Pesticides kill almost 100 million birds every year in the United States — and a federal loophole ensures this crisis will continue.
Chemicals may drift away from farms and land on birds’ skin and feathers, they might seep into soil and water where they kill the insects and invertebrates birds love to eat. Sometimes, birds directly ingest them when the pesticide is a granule or coated onto a seed.
Birds are far from the only victims of these neonicotinoid insecticides, called “neonics” for short. Every year, millions of pounds of neonics are applied to crop seeds, which can be eaten by birds and other wildlife. Due to a gaping loophole in federal law, these deadly seeds receive almost no regulatory oversight, and the Environmental Protection Agency, or EPA, recently doubled down on its position to leave birds, invertebrates and even people at a higher risk level.

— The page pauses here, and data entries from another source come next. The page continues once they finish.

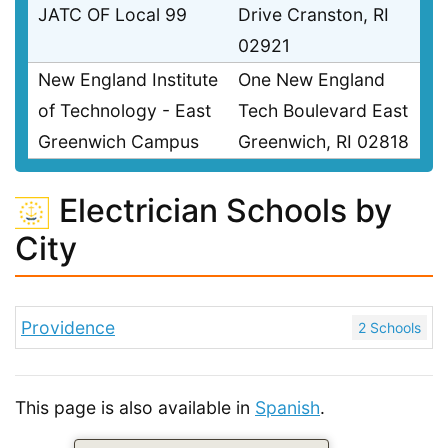
JATC OF Local 99
Drive Cranston, RI
02921
New England Institute
One New England
of Technology - East
Tech Boulevard East
Greenwich Campus
Greenwich, RI 02818
Electrician Schools by
City
Providence
2 Schools
This page is also available in
Spanish
.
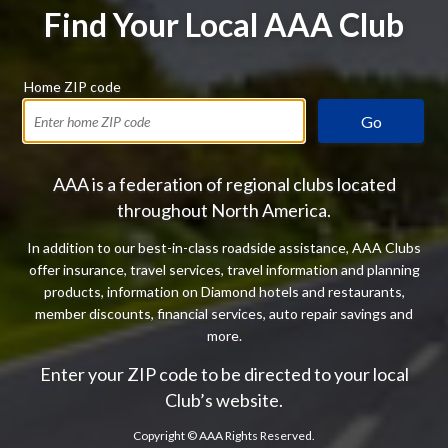
Find Your Local AAA Club
Home ZIP code
Go
AAA is a federation of regional clubs located
throughout North America.
In addition to our best-in-class roadside assistance, AAA Clubs
offer insurance, travel services, travel information and planning
products, information on Diamond hotels and restaurants,
member discounts, financial services, auto repair savings and
more.
Enter your ZIP code to be directed to your local
Club’s website.
Copyright ©
AAA Rights Reserved.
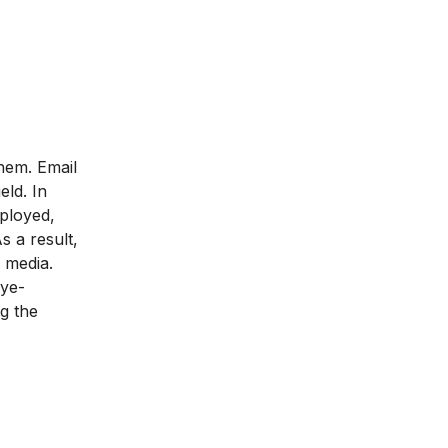
hem. Email
eld. In
mployed,
s a result,
l media.
eye-
ng the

In response to a petition from 2017 that requested pesticide-coated seeds receive the same scrutiny as other pesticide applications, EPA has upheld its decision to keep such seeds classified as “treated articles.” This exempts coated seeds from the regulations and oversight mandated in the Federal Insecticide, Fungicide and Rodenticide Act, which covers everything from pesticide label requirements to funds for victims of pesticide poisoning — all of which are not required for seeds covered in deadly chemicals.
Deadly seed coatings
It took five years for the EPA to respond to a petition brought by American Bird Conservancy, the Center for Food Safety, the Pesticide Action Network of North America, the American Honey Producers Association and many others. Even then, it only did so when compelled by a lawsuit brought in 2021 and ultimately decided that their current system was fine, despite growing peer-reviewed evidence that indicates otherwise.

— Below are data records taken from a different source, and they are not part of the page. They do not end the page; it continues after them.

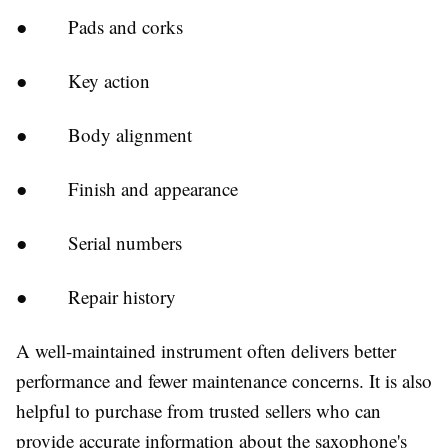
●
Pads and corks
●
Key action
●
Body alignment
●
Finish and appearance
●
Serial numbers
●
Repair history
A well-maintained instrument often delivers better
performance and fewer maintenance concerns. It is also
helpful to purchase from trusted sellers who can
provide accurate information about the saxophone's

Seed coatings are the main use of these neurotoxic neonics. American Bird Conservancy found that a single seed coated with neonics is enough to kill a songbird. Most of the pesticide (as much as 97%) leaves the seed and blankets surrounding lands as bee-killing dust or it leaches into the local ecosystem. Once in soil and water, it kills insects and aquatic invertebrates, depriving birds of important food sources. Barn Swallows are among the species most heavily impacted by insect loss – 40% have disappeared in the last five decades.
Clarifying the regulatory loophole would give regulators and wildlife advocates a better idea of where, when and in what quantity these chemicals are used. Without a change in this provision, it is impossible to enforce the Endangered Species Act and other wildlife-saving laws fully.

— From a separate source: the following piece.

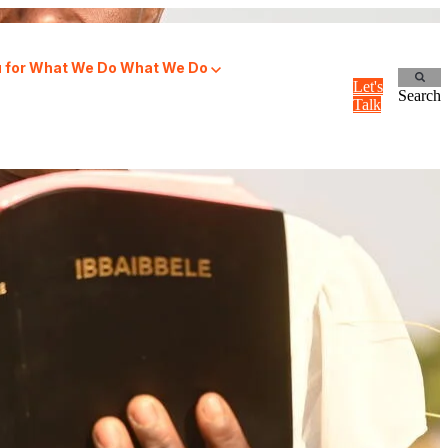
for What We Do
What We Do
Let's
Search
Talk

The exemption has resulted in myriad ecological disasters, including loss of birds, birth defects in deer and the poisoning of an entire town in Nebraska where coated corn seeds were turned into ethanol (a state bill has since ameliorated the situation in Nebraska, but there is still no federal action).
A long overdue step for wildlife conservation
For all the harm they cause, many studies on soybeans and corn grown with coated seeds show an insignificant or nonexistent increase in the number of crops grown.
Farmers who do not want to use these seeds are given little choice; most corn and soybean seeds come pre-treated and farmers have to special order untreated seeds. The coatings come at a huge markup, making them lucrative profit opportunities for seed distributors and pesticide manufacturers.
Changing the special status of coated seeds is a long overdue step for wildlife conservation. We are facing a catastrophic loss of birds in North America – there are nearly three billion fewer than in 1970, with prey loss and poisoning as major contributors.
Closing this loophole and moving treated seeds within the grasp of scientific regulation would benefit birds and humans for decades to come. Exempting them puts us all in danger.